Dart Energy has given up its dream to become a global player in non-conventional gas, agreeing to a merger with a UK operator that will see it dump assets.

Dart has agreed to merge with IGas Energy, which is listed on London's secondary AIM market, selling all of its non-UK assets in a scheme of arrangement.

Dart shareholders will receive 0.08117 IGas shares for each Dart share, valuing the company at $211.5 million.

Dart shares will be bought at just 18.98¢ each, a far cry from their levels above $1 three years ago.

The group has floundered since being spun off from parent company Arrow Energy, and will now change its strategy for the future.

Dart had sought to get it operations on a viable footing in recent years, taking measures such as listing offshore assets in Singapore and, when that failed, seeking the now-abandoned listing in London.

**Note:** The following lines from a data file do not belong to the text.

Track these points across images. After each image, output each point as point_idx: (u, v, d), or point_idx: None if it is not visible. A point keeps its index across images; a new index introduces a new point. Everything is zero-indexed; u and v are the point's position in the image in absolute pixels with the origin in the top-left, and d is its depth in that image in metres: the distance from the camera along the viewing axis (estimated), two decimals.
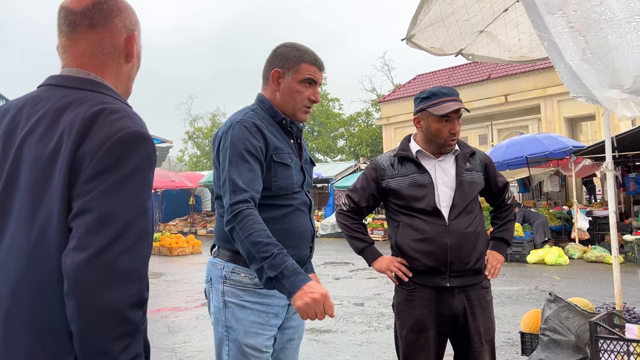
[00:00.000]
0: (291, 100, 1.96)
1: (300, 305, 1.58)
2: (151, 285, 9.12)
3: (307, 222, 2.01)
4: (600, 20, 1.64)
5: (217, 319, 1.91)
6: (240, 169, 1.78)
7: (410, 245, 2.34)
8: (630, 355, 2.18)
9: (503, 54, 4.11)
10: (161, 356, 4.84)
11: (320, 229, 19.35)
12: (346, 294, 7.85)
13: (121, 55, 1.25)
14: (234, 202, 1.73)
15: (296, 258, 1.91)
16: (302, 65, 1.94)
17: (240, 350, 1.84)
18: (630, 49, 1.76)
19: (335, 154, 39.07)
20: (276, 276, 1.61)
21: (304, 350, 4.88)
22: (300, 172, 2.00)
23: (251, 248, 1.66)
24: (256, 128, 1.86)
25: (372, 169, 2.52)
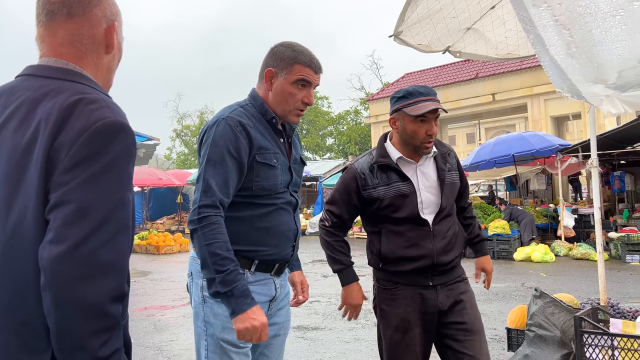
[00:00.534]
0: (283, 102, 1.91)
1: (240, 328, 1.68)
2: (138, 284, 9.06)
3: (291, 222, 1.98)
4: (584, 14, 1.64)
5: (196, 313, 1.91)
6: (217, 169, 1.78)
7: (396, 253, 2.27)
8: (615, 350, 2.20)
9: (490, 52, 4.13)
10: (147, 354, 4.80)
11: (309, 227, 19.32)
12: (334, 291, 7.85)
13: (101, 45, 1.21)
14: (202, 204, 1.74)
15: (277, 257, 1.93)
16: (296, 66, 1.88)
17: (217, 345, 1.84)
18: (615, 43, 1.76)
19: (324, 152, 39.07)
20: (225, 293, 1.68)
21: (291, 347, 4.87)
22: (287, 172, 1.97)
23: (208, 257, 1.69)
24: (241, 127, 1.83)
25: (351, 179, 2.34)
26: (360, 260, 3.72)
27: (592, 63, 1.95)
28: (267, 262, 1.92)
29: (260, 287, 1.91)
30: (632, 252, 10.23)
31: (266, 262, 1.91)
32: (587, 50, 1.84)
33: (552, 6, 1.61)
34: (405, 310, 2.27)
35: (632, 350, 2.16)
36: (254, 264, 1.89)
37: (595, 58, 1.90)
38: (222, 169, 1.78)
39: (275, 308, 2.02)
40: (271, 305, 1.99)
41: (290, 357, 4.59)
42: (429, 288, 2.28)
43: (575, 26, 1.71)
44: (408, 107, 2.23)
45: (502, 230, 11.34)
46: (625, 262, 10.11)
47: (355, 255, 3.13)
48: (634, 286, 7.64)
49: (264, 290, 1.93)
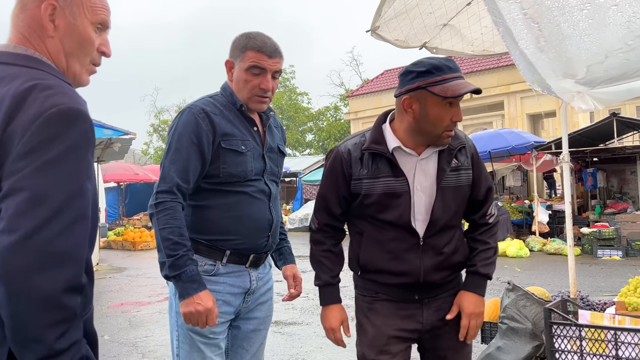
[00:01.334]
0: (241, 90, 1.91)
1: (184, 311, 1.72)
2: (113, 280, 8.94)
3: (264, 211, 1.94)
4: (553, 8, 1.67)
5: (170, 304, 1.93)
6: (176, 156, 1.80)
7: (376, 265, 1.87)
8: (583, 340, 2.25)
9: (466, 48, 4.17)
10: (121, 351, 4.74)
11: (288, 223, 19.31)
12: (312, 286, 7.84)
13: (43, 28, 1.14)
14: (160, 190, 1.78)
15: (249, 247, 1.91)
16: (247, 52, 1.87)
17: (187, 335, 1.85)
18: (582, 37, 1.80)
19: (303, 148, 39.04)
20: (174, 276, 1.72)
21: (267, 342, 4.84)
22: (260, 160, 1.94)
23: (161, 241, 1.73)
24: (204, 114, 1.84)
25: (336, 163, 1.88)
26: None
27: (561, 57, 1.98)
28: (240, 253, 1.90)
29: (233, 279, 1.90)
30: (603, 247, 10.48)
31: (239, 252, 1.90)
32: (556, 45, 1.87)
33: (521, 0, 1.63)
34: (383, 323, 1.88)
35: (599, 340, 2.21)
36: (226, 254, 1.88)
37: (564, 52, 1.93)
38: (181, 156, 1.79)
39: (255, 302, 2.01)
40: (247, 298, 1.97)
41: (266, 352, 4.58)
42: (413, 302, 1.89)
43: (543, 20, 1.74)
44: (436, 85, 1.71)
45: None
46: (597, 257, 10.35)
47: None
48: (604, 280, 7.84)
49: (236, 282, 1.91)
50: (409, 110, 1.78)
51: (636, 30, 1.72)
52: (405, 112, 1.79)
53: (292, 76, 41.34)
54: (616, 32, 1.76)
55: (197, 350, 1.85)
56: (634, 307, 3.06)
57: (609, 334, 2.18)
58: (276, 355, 4.47)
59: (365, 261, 1.90)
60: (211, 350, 1.87)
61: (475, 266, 1.91)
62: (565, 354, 2.30)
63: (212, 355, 1.87)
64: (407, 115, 1.79)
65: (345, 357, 4.34)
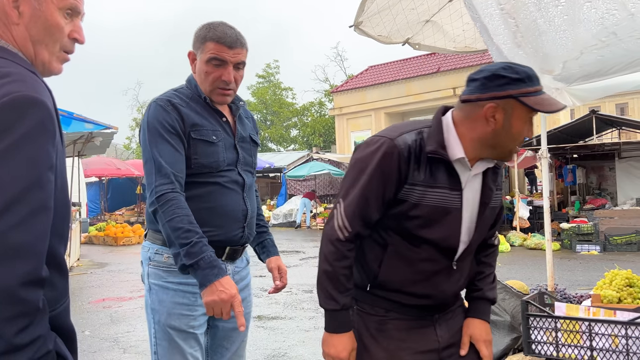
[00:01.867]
0: (203, 82, 1.87)
1: (208, 300, 1.63)
2: (95, 275, 8.85)
3: (239, 201, 1.91)
4: (529, 3, 1.70)
5: (146, 301, 1.88)
6: (162, 148, 1.76)
7: (398, 284, 1.61)
8: (558, 332, 2.30)
9: (448, 44, 4.21)
10: (102, 346, 4.71)
11: (272, 219, 19.29)
12: (296, 281, 7.88)
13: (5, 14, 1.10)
14: (158, 183, 1.73)
15: (223, 238, 1.86)
16: (207, 44, 1.82)
17: (164, 332, 1.80)
18: (558, 33, 1.82)
19: (288, 144, 38.98)
20: (191, 265, 1.63)
21: (250, 337, 4.84)
22: (232, 150, 1.91)
23: (171, 233, 1.67)
24: (171, 105, 1.82)
25: (391, 158, 1.53)
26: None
27: (537, 53, 2.01)
28: (215, 245, 1.81)
29: None
30: (582, 242, 10.69)
31: (214, 244, 1.80)
32: (533, 40, 1.90)
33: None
34: (398, 348, 1.62)
35: (574, 331, 2.26)
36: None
37: (541, 48, 1.96)
38: (166, 147, 1.76)
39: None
40: None
41: (248, 346, 4.59)
42: (426, 318, 1.67)
43: (520, 15, 1.76)
44: (529, 96, 1.49)
45: None
46: (576, 251, 10.55)
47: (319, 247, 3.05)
48: (582, 274, 7.99)
49: None
50: (491, 120, 1.53)
51: (610, 27, 1.76)
52: (485, 121, 1.54)
53: (276, 71, 41.22)
54: (590, 28, 1.79)
55: (176, 347, 1.80)
56: (609, 299, 3.13)
57: (584, 325, 2.24)
58: (259, 350, 4.48)
59: (385, 279, 1.62)
60: (190, 345, 1.82)
61: (481, 291, 1.76)
62: (541, 345, 2.35)
63: (192, 350, 1.82)
64: (487, 124, 1.54)
65: None
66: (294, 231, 17.27)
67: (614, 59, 2.05)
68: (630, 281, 3.27)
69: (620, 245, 10.35)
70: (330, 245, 1.57)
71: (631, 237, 10.38)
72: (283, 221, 19.02)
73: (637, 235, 10.37)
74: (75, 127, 8.75)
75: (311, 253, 11.18)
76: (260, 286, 7.55)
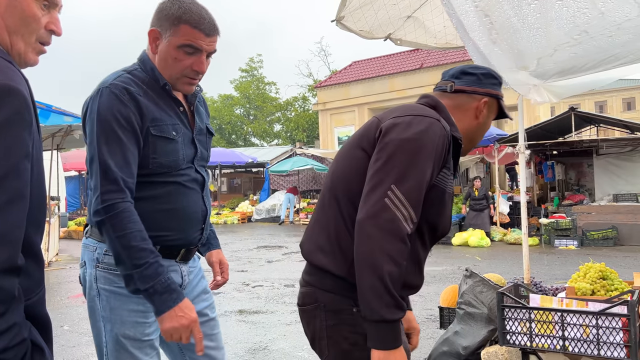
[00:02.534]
0: (168, 68, 1.65)
1: (167, 327, 1.50)
2: (74, 270, 8.75)
3: (198, 202, 1.75)
4: (503, 2, 1.73)
5: (91, 308, 1.67)
6: (112, 147, 1.53)
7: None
8: (532, 322, 2.35)
9: (429, 40, 4.24)
10: (81, 341, 4.67)
11: (255, 214, 19.26)
12: (278, 275, 7.90)
13: None
14: (105, 190, 1.51)
15: (183, 242, 1.73)
16: (182, 27, 1.59)
17: (117, 342, 1.62)
18: (532, 30, 1.86)
19: (271, 139, 38.88)
20: (146, 289, 1.48)
21: (231, 330, 4.88)
22: (191, 145, 1.73)
23: (122, 251, 1.49)
24: (129, 95, 1.57)
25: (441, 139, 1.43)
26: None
27: (512, 50, 2.05)
28: (171, 248, 1.71)
29: None
30: (560, 237, 10.89)
31: (169, 248, 1.70)
32: (508, 37, 1.93)
33: None
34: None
35: (547, 322, 2.31)
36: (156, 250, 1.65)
37: (516, 44, 2.00)
38: (117, 146, 1.54)
39: (190, 295, 1.81)
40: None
41: (230, 339, 4.60)
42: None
43: (495, 13, 1.79)
44: (502, 100, 1.65)
45: None
46: (554, 246, 10.74)
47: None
48: (560, 268, 8.14)
49: None
50: (480, 114, 1.60)
51: (581, 25, 1.80)
52: (474, 113, 1.60)
53: (260, 65, 41.02)
54: (563, 26, 1.83)
55: (130, 356, 1.63)
56: (583, 292, 3.21)
57: (556, 315, 2.29)
58: (240, 344, 4.49)
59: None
60: (146, 353, 1.66)
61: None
62: (515, 335, 2.40)
63: (148, 358, 1.67)
64: (475, 117, 1.60)
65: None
66: (277, 226, 17.28)
67: (587, 56, 2.10)
68: (603, 274, 3.36)
69: (597, 240, 10.57)
70: (398, 242, 1.33)
71: (607, 232, 10.60)
72: (266, 216, 19.00)
73: (613, 230, 10.60)
74: (54, 120, 8.62)
75: (294, 248, 11.20)
76: (242, 281, 7.55)
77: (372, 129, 1.49)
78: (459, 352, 3.40)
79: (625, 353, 2.14)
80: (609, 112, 49.56)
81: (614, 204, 11.42)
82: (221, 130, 38.09)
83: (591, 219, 11.05)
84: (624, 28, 1.76)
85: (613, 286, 3.27)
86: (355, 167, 1.47)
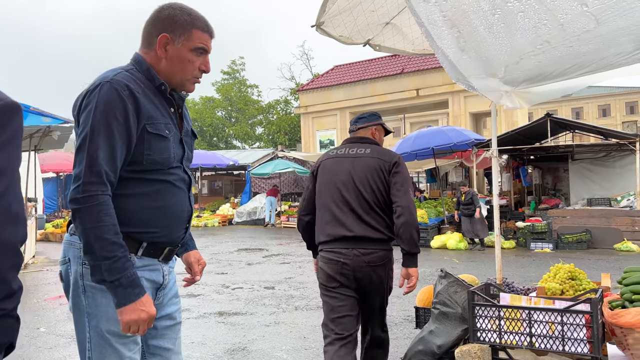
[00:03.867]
0: (180, 70, 1.76)
1: (127, 319, 1.57)
2: (52, 273, 8.65)
3: (185, 201, 1.82)
4: (469, 12, 1.81)
5: (75, 304, 1.70)
6: (103, 140, 1.59)
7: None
8: (501, 320, 2.44)
9: (407, 46, 4.34)
10: (59, 342, 4.64)
11: (236, 217, 19.19)
12: (258, 278, 7.92)
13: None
14: (88, 181, 1.57)
15: (167, 240, 1.78)
16: (194, 32, 1.74)
17: (101, 337, 1.67)
18: (498, 40, 1.95)
19: (253, 141, 38.78)
20: (112, 282, 1.55)
21: (210, 332, 4.89)
22: (180, 145, 1.81)
23: (94, 242, 1.55)
24: (129, 91, 1.64)
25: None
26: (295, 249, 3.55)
27: (480, 57, 2.13)
28: (156, 246, 1.76)
29: (149, 272, 1.75)
30: (536, 240, 11.11)
31: (155, 245, 1.76)
32: (475, 46, 2.02)
33: (439, 2, 1.75)
34: None
35: (515, 319, 2.41)
36: (142, 247, 1.72)
37: (483, 52, 2.08)
38: (108, 140, 1.60)
39: (166, 297, 1.86)
40: (159, 294, 1.82)
41: (209, 340, 4.61)
42: None
43: (462, 22, 1.87)
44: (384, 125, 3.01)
45: (421, 219, 11.88)
46: (530, 249, 10.97)
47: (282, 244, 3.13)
48: (535, 270, 8.32)
49: (152, 276, 1.77)
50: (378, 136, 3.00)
51: (543, 35, 1.89)
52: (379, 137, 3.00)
53: (242, 68, 40.92)
54: (526, 36, 1.92)
55: (114, 352, 1.67)
56: (553, 291, 3.32)
57: (524, 313, 2.38)
58: (219, 344, 4.51)
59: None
60: (129, 348, 1.70)
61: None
62: (486, 332, 2.48)
63: (131, 354, 1.71)
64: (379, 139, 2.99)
65: (287, 344, 4.44)
66: (258, 229, 17.26)
67: (552, 65, 2.20)
68: (572, 274, 3.48)
69: (572, 243, 10.82)
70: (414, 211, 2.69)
71: (581, 235, 10.85)
72: (247, 219, 18.96)
73: (586, 233, 10.86)
74: (31, 121, 8.50)
75: (274, 251, 11.22)
76: (221, 283, 7.55)
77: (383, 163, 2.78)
78: (434, 350, 3.48)
79: (589, 348, 2.24)
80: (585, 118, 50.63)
81: (588, 208, 11.70)
82: (202, 132, 37.87)
83: (566, 223, 11.29)
84: (583, 39, 1.86)
85: (581, 286, 3.39)
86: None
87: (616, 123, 49.01)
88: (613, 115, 52.30)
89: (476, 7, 1.75)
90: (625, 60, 2.23)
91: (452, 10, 1.77)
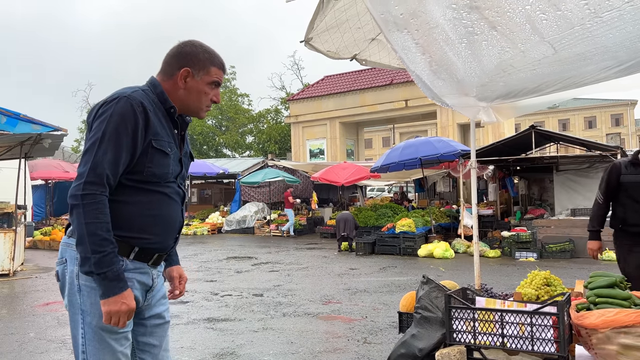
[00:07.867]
0: (196, 100, 2.00)
1: (109, 310, 1.72)
2: (40, 280, 8.68)
3: (178, 213, 2.00)
4: (439, 40, 1.97)
5: (71, 302, 1.85)
6: (110, 147, 1.77)
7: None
8: (476, 322, 2.59)
9: (392, 61, 4.51)
10: (50, 347, 4.71)
11: (225, 225, 19.22)
12: (246, 285, 8.01)
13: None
14: (89, 181, 1.74)
15: (159, 246, 1.94)
16: (212, 69, 1.99)
17: (95, 333, 1.81)
18: (467, 64, 2.11)
19: (243, 150, 38.86)
20: (99, 274, 1.70)
21: (199, 337, 4.99)
22: (178, 164, 2.00)
23: (87, 236, 1.70)
24: (142, 108, 1.83)
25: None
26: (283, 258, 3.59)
27: (452, 79, 2.30)
28: (147, 251, 1.91)
29: (139, 275, 1.90)
30: (520, 250, 11.31)
31: (146, 250, 1.90)
32: (447, 69, 2.18)
33: (412, 31, 1.91)
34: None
35: (488, 321, 2.56)
36: (134, 251, 1.87)
37: (455, 75, 2.24)
38: (115, 147, 1.77)
39: (154, 298, 2.01)
40: (148, 296, 1.97)
41: (197, 345, 4.71)
42: None
43: (433, 49, 2.03)
44: None
45: (408, 228, 12.06)
46: (515, 258, 11.15)
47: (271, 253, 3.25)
48: (518, 279, 8.48)
49: (142, 278, 1.91)
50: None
51: (507, 60, 2.05)
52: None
53: (232, 77, 41.09)
54: (492, 61, 2.08)
55: (107, 347, 1.81)
56: (529, 297, 3.48)
57: (497, 315, 2.54)
58: (207, 349, 4.61)
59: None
60: (121, 344, 1.84)
61: None
62: (461, 333, 2.63)
63: (123, 348, 1.85)
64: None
65: (275, 348, 4.56)
66: (247, 237, 17.32)
67: (519, 85, 2.36)
68: (547, 281, 3.64)
69: (556, 253, 11.03)
70: None
71: (565, 245, 11.07)
72: (236, 227, 19.01)
73: (570, 243, 11.08)
74: (21, 128, 8.58)
75: (263, 259, 11.32)
76: (210, 290, 7.63)
77: None
78: (415, 353, 3.62)
79: (555, 348, 2.40)
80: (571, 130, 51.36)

Dart took the offshore assets of parent company Arrow when the latter was bought by Shell. Dart tried to embed itself in the domestic market with the purchase of Apollo Gas, but the company has struggled to develop its extensive asset portfolio despite high gas prices.
The firm recently posted $43.5 million in impairment charges, related to the reduced value of assets in NSW and the UK.

Soul Pattinson's New Hope Corp has backed the merger proposal, and holds a 16.3 per cent stake in Dart. Other shareholders totalling 14 per cent of Dart's capital have backed the move too.